======== EXTRACTED ENTRIES ========

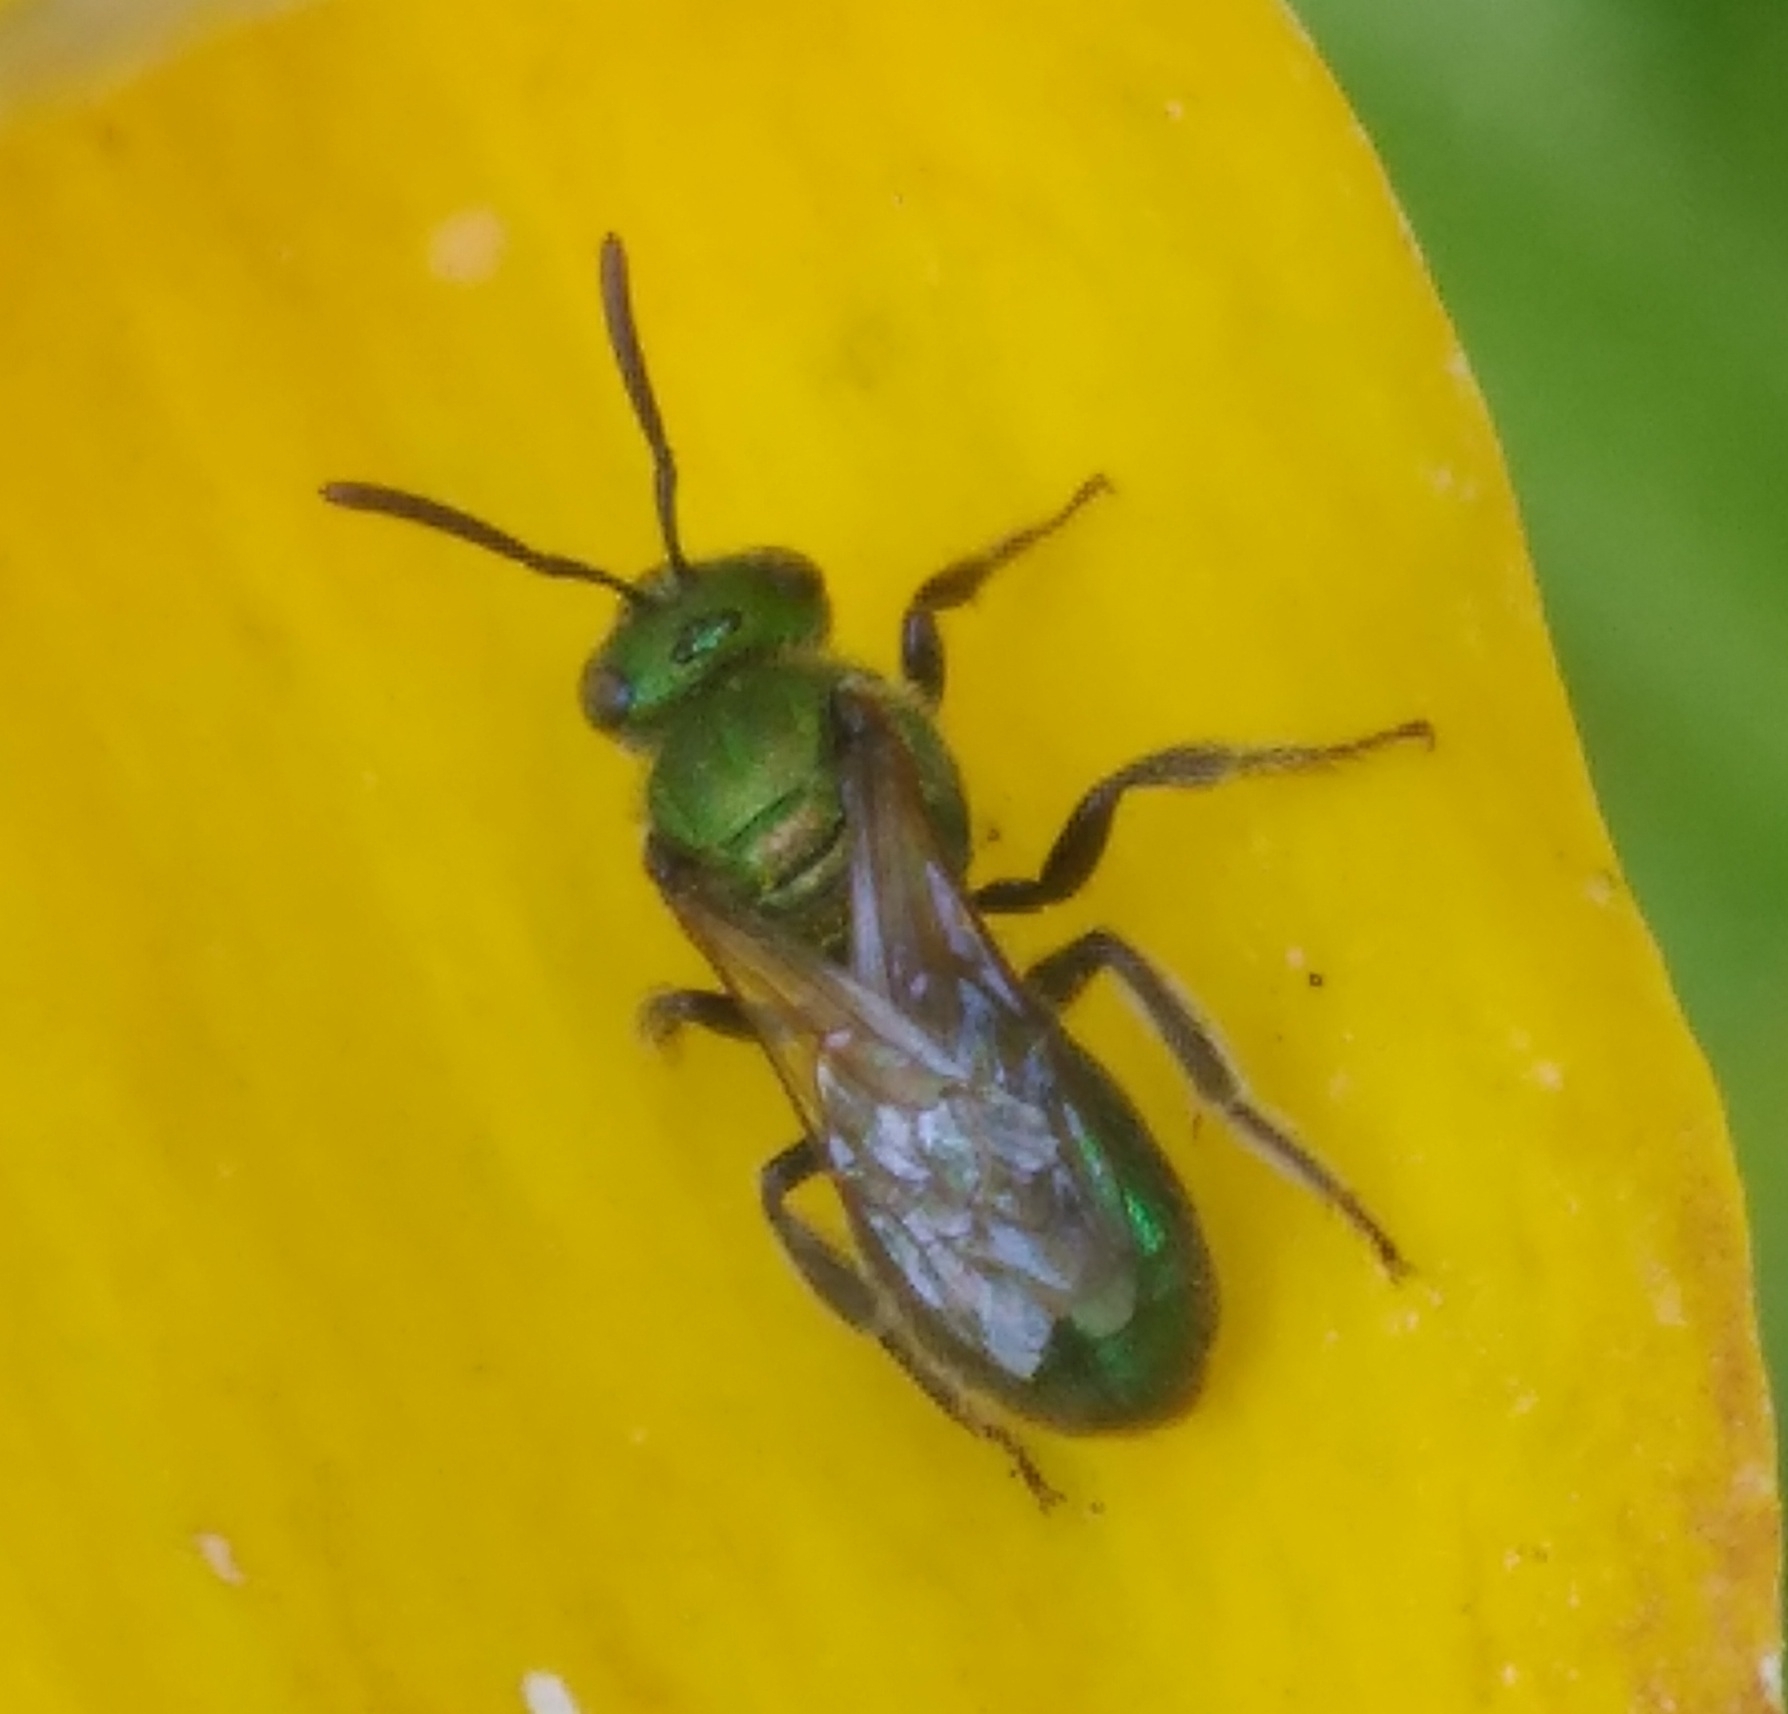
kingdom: Animalia
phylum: Arthropoda
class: Insecta
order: Hymenoptera
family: Halictidae
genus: Augochlorella
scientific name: Augochlorella aurata
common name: Golden sweat bee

========

■ WHAT YOU ARE ASKED TO DO
Rewrite the lines of every item with "common name" swapped for "vernacular name", keeping everything else unchanged. Leave the pictures out.

■ EXERCISE RESPONSE
kingdom: Animalia
phylum: Arthropoda
class: Insecta
order: Hymenoptera
family: Halictidae
genus: Augochlorella
scientific name: Augochlorella aurata
vernacular name: Golden sweat bee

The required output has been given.